A Washington-state based aerospace company has exited stealth mode by announcing plans to develop one of the holy grails of spaceflight—a single-stage-to-orbit space plane. Radian Aerospace said it is deep into the design of an airplane-like vehicle that could take off from a runway, ignite its rocket engines, spend time in orbit, and then return to Earth and land on a runway.

"We all understand how difficult this is," said Livingston Holder, Radian’s co-founder, chief technology officer, and former head of the Future Space Transportation and X-33 program at Boeing.

On Wednesday, Radian announced that it had recently closed a $27.5 million round of seed funding, led by Fine Structure Ventures. To date, Radian has raised about $32 million and has 18 full-time employees at its Renton, Washington, headquarters.

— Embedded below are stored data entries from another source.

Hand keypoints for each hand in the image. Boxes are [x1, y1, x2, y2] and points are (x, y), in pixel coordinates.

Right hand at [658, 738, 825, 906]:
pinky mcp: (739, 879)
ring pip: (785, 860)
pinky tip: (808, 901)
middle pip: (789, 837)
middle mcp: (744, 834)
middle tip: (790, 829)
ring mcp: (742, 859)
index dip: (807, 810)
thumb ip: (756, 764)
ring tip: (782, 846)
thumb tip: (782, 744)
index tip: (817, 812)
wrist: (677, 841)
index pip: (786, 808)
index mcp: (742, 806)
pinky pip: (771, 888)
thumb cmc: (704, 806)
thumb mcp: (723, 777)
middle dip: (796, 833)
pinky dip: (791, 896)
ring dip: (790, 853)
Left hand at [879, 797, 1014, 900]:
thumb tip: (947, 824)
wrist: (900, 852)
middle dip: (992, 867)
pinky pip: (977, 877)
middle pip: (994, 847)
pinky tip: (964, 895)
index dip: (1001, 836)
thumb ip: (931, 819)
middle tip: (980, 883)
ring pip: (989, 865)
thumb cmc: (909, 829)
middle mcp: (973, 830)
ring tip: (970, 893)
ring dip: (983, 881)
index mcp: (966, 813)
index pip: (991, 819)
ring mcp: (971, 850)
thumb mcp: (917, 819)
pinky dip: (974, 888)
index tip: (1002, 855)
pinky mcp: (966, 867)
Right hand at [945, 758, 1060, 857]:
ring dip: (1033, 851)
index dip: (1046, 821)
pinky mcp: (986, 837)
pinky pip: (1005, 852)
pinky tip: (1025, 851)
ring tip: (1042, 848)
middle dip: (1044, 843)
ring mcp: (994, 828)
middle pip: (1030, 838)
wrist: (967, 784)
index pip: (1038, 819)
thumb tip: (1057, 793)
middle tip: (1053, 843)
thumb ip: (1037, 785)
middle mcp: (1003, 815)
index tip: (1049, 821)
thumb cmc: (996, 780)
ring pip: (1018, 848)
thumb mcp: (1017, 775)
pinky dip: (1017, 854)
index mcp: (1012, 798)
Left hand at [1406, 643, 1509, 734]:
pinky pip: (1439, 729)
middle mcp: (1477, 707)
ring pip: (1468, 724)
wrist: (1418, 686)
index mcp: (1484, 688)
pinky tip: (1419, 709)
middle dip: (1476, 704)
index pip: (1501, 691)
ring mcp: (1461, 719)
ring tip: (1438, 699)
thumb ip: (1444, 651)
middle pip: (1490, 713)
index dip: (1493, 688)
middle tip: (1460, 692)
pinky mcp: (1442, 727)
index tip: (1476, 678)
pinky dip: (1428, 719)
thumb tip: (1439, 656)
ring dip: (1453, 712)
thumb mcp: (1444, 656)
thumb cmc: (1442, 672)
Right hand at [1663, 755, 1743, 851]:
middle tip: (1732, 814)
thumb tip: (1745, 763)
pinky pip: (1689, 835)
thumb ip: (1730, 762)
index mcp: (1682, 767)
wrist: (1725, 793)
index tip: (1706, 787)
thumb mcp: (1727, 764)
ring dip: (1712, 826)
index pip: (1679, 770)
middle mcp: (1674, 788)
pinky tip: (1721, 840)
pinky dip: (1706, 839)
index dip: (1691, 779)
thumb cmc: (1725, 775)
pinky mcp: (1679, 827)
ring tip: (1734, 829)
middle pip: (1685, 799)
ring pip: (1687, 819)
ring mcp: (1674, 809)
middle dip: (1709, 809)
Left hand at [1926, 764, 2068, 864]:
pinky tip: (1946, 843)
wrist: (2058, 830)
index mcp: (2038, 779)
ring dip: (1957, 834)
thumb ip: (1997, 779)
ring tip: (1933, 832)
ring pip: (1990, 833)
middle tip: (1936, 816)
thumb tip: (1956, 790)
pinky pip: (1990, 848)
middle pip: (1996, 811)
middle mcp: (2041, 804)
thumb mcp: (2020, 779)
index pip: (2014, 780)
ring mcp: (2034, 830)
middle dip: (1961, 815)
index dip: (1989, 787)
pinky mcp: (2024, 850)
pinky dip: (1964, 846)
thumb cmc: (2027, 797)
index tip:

During an interview with Ars, Holder and Radian CEO Richard Humphrey explained that they realized it would require significantly more funding to build such an ambitious orbital space plane. Funding will pace their development efforts. For that reason, Humphrey said he was not comfortable putting a date on the company's first test flights but said that Radian was aiming to have an operational capability well before the end of the 2020s.

The current design of Radian One calls for taking up to five people and 5,000 pounds of cargo into orbit. The vehicle would have a down-mass capability of about 10,000 pounds and be powered by three liquid-fueled engines. The idea would be to get as close to airline operations as possible, by flying, landing, re-fueling, and flying again.

Since its founding in 2016, Radian has focused on the propulsion and structure of a vehicle that must withstand a variety of thermal and pressure environments. Humphrey said the company has built and tested its first "full-scale" engine. At full power, this cryogenic-fueled engine will have a thrust of about 200,000 pounds.

"We’re still in the leading edges of that work," Humphrey said. "We understand the fundamentals, we can start it, we can stop it, and we're taking a series of small, progressive steps to get to a full capability."

Humphrey, Holder, and the company's other co-founders, Curtis Gifford and Jeff Feige, have a variety of backgrounds at NASA, the US Department of Defense, and various new space companies. They plan to draw upon earlier work by NASA and contractors who have previously attempted to develop a single-stage-to-orbit spacecraft as well as XCOR, which sought to build a suborbital space plane but had to shut down about five years ago due to a lack of funding.

NASA's last serious attempt at building such a space plane came in the late 1990s, with its "Reusable Launch Vehicle Program," which led to the X-33 program. NASA eventually selected a design by Lockheed Martin for the X-33, but this program fizzled out in 2001 as Lockheed and NASA ran into technical problems, and NASA's priorities changed.

Much has changed in the last two decades to make private development of such a vehicle more feasible, Humphrey said. Lightweight aerospace composites were mostly experimental then but are a well-understood technology now. Space launch companies also now regularly "super chill" their liquid propellants to gain more performance during flight, which Radian plans to do.

And perhaps most importantly, in the wake of SpaceX's success with its launch program, there is ever more private capital flowing into spaceflight operations. This means it should be easier for Radian to raise the substantial amounts of money it will need to bring an orbital space plane on line—more than $1 billion, almost certainly—than it would have even five or 10 years ago.

"A long time has passed since the last true attempt at this," Holder said. "The technology has moved forward, and people are willing to fund projects like this."

If Radian can succeed technologically, large markets would likely open. A vehicle like Radian One would be well suited to fly people to commercial space stations in low Earth orbit, which NASA seeks to foster development of by 2030. These planes could also perform Earth observation work and play a role in bringing back space-manufactured goods. There is also the potential for point-to-point travel on Earth.

There can be no question that this is a hugely challenging endeavor that many people have tried before. Will Radian find the right stuff, at the right moment in time? We'd like to think so.